(EXERCISE REQUIREMENTS) Your task is to find every line of the data that holds the string "assign" and copy it.

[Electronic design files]
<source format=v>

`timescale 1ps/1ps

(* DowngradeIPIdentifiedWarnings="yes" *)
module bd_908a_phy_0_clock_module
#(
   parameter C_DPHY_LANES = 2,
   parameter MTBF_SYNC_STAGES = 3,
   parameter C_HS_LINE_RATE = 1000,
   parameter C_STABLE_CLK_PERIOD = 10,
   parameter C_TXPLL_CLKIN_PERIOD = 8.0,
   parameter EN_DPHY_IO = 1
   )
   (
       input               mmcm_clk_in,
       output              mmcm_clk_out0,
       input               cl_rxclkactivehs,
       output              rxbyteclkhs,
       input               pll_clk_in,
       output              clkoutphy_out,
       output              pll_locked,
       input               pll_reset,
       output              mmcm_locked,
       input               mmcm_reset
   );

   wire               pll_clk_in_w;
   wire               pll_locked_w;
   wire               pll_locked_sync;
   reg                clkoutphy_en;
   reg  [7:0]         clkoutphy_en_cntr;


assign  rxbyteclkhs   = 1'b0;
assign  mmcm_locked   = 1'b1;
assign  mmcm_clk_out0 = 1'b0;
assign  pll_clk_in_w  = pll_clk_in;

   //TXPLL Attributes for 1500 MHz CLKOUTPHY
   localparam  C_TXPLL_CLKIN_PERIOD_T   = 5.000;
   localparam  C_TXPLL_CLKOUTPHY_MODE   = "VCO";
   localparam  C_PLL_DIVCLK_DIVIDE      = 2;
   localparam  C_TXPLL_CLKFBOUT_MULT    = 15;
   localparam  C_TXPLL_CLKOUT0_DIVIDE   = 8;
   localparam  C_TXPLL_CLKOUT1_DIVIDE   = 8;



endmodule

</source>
==
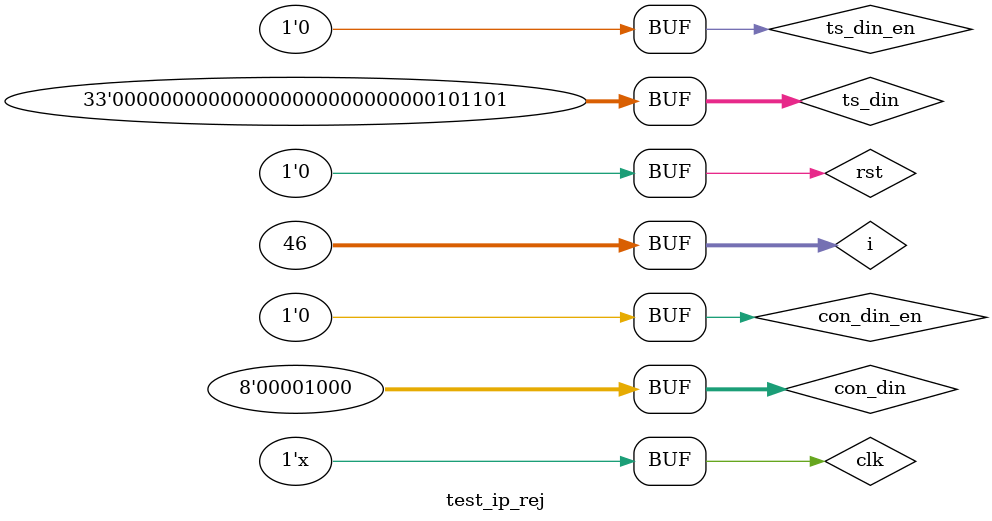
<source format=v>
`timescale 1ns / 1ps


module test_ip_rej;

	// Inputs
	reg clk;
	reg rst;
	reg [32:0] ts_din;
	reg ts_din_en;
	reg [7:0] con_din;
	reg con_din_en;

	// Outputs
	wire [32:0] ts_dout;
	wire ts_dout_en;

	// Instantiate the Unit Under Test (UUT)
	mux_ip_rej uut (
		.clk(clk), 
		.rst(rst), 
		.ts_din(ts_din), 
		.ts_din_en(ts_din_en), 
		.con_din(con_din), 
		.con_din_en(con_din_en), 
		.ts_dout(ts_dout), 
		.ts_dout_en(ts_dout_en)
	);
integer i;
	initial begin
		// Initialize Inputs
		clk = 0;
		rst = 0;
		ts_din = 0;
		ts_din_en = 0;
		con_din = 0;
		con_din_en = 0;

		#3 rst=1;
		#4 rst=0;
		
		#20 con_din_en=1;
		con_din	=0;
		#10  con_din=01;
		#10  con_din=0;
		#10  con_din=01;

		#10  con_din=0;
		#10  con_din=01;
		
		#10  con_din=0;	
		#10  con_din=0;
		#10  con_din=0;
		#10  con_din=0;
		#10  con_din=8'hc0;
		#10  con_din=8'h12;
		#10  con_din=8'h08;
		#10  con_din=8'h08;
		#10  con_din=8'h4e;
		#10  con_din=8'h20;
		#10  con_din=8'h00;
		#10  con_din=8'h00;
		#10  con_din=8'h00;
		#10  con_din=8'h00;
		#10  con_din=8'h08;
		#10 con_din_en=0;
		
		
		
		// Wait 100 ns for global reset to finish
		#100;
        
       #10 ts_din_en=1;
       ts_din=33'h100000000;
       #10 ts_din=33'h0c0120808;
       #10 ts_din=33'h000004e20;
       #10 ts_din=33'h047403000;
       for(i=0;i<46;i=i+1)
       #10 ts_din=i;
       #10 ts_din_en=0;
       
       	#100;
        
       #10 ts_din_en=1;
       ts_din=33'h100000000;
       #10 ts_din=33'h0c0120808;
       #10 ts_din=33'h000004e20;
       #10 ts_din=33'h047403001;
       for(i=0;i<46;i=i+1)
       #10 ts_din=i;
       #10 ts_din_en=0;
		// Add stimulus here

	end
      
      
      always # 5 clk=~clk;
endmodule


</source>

(PROBLEM SOLUTION)
assign  rxbyteclkhs   = 1'b0;
assign  mmcm_locked   = 1'b1;
assign  mmcm_clk_out0 = 1'b0;
assign  pll_clk_in_w  = pll_clk_in;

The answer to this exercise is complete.